Il n’y a pas encore de consensus sur le nom du ministre chinois de la Défense qui remplacera Li Shangfu. Beaucoup ont suggéré le général Liu Zhenli, chef d’état-major du Département d’état-major interarmées et membre de la Commission militaire centrale, comme le candidat le plus probable. Liu s’est assis à côté du ministre russe de la Défense Sergueï Choïgu lors de la cérémonie d’ouverture du 10e Xiangshan de Pékin, soulignant ses références.
Cependant, l’intuition de Roderick Lee est que Liu Zhenli ne sera pas le prochain choix. Il estime que le poste de ministre de la Défense, sans effet, constituerait une rétrogradation technique pour Liu. « Pourquoi voudrais-je, en tant que Liu Zhenli, passer d’une autorité opérationnelle parmi les plus puissantes de l’APL, juste derrière le vice-président et Xi Jinping, à quelqu’un qui s’occupe des affaires étrangères dans un autre type aléatoire de conseil d’État ? -fonctions de niveau ? Je n’ai aucune idée. Je ne voudrais pas de ce travail.
Le monde devra attendre pour le savoir, car le successeur de Li ne sera probablement pas nommé avant l’année prochaine.
Le Dr Wuthnow a le sentiment que la Chine et les États-Unis « commencent potentiellement à réinitialiser leurs relations » qui sont tendues depuis un certain temps, et « il y a des signes que les relations entre les États-Unis et la Chine dans leur ensemble commencent à se réchauffer un peu ». Il a suggéré que les commentaires cités précédemment du général He auraient pu être délibérément bellicistes afin de réinitialiser les relations à partir d’une position de force chinoise. Malheureusement, il y a peu de chances que l’APL diminue son agression ou exerce une plus grande maîtrise de soi dans ses interceptions dangereuses en mer de Chine méridionale et au-dessus.

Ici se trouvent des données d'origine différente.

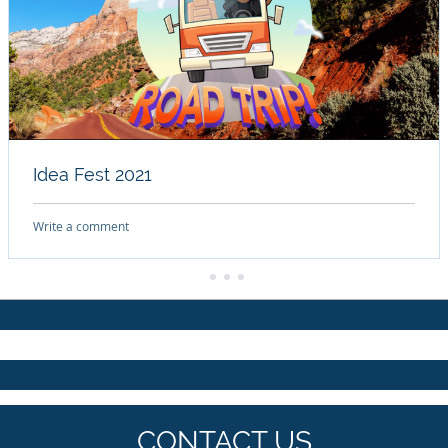
Idea Fest 2021
Write a comment
CONTACT US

Roderick Lee a expliqué : « Ce sont des rencontres dangereuses, peu sûres et provocatrices, mais c’est un peu le problème. Le PLA n’est pas là pour être en sécurité. L’APL mène des opérations militaires de confrontation pour dissuader – un message pour nous, partenaires et alliés – qu’elle n’est pas contente – et elle estime que cela reste dans les limites d’une tolérance de risque acceptable.»